Her first words make my lips twitch. “Tell me you didn’t spend the night out here. I would have at least let you sleep on the couch.”

“No, firebrand. I went home.”

She makes a thoughtful humming sound, whether at the nickname I’ve bestowed upon her or my response. “Yet, you’re back.”

Jon calls out something I can’t quite make out. She rolls her eyes. “Give me a sec.” Then, she leans forward and into the window so I’m enveloped in her scent and paralyzed by her blue eyes. “Next time, bring a different car. Even in my neighborhood, this one’s kind of noticeable, Declan.”

I blurt out exactly what I’m thinking. “I just needed to see you.”

She’s quiet for a moment, studying my face, not saying a word.

The words come from a place deep inside of me before I can stop them. “I think I just needed to make sure you were okay with everything.”

“Oh.” Her expression softens. “I’m fine. What about you?”

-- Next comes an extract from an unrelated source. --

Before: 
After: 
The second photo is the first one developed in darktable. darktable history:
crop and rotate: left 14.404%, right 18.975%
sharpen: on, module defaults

Even now, she’s putting me first. It warms something that’s been cold and dead around my heart for a long time. “I’m okay.”

She studies me before offering. “Do you want to come back later when you’re not quite so…noticeable…to talk?”

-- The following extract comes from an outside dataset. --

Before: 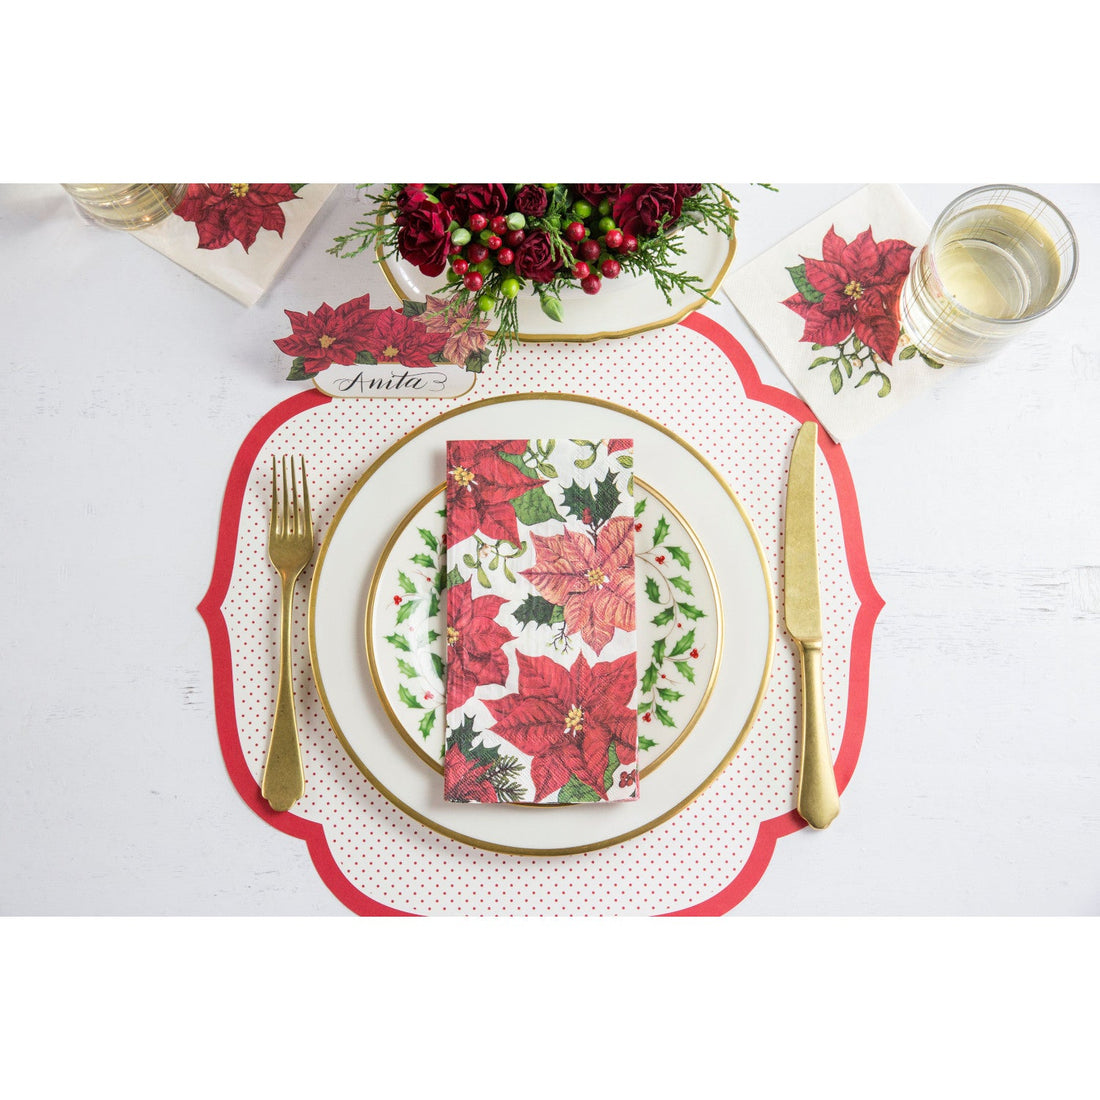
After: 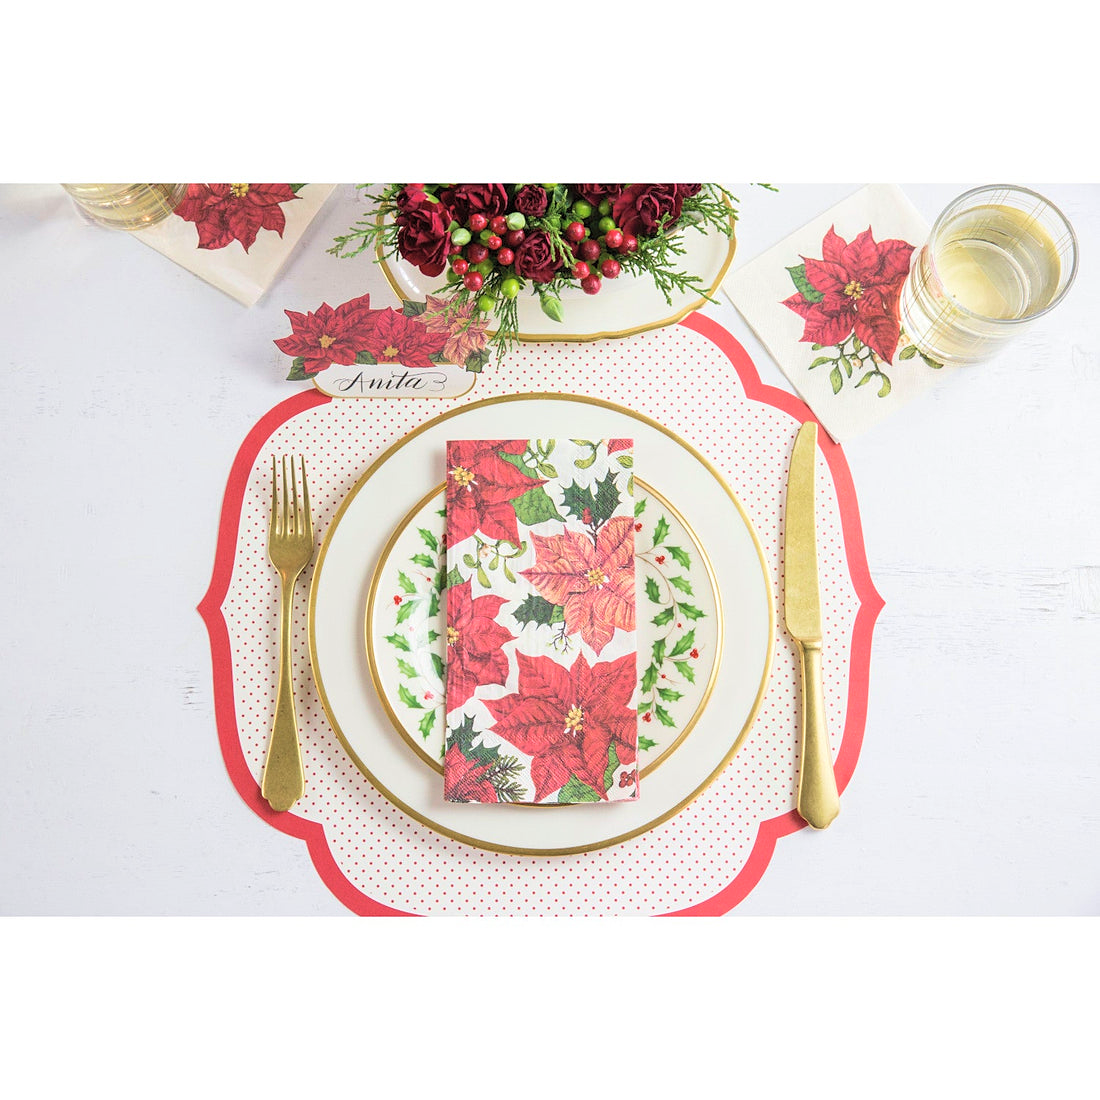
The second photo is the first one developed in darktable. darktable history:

I should say no. I should drive away from the openness shining on her face. Instead, “Yeah. I’d like that.”

“Text me to let me know what time you’ll be here.” Then she leans back and jogs over to her cousin.

Something settles inside of me. Before I have a chance to process it, a text comes through on the screen of my car.

Sal:

Christ, Declan. It’s a shit show.

Need you down at Velvet Vice.

I voice text back, “I’m on my way.” Then, after ensuring Kalie and Jon are safely inside her house, I wheel the car in the direction of the strip club but my mind’s not there.

It’s thinking ahead to the many hours until I can get back to Kalie’s.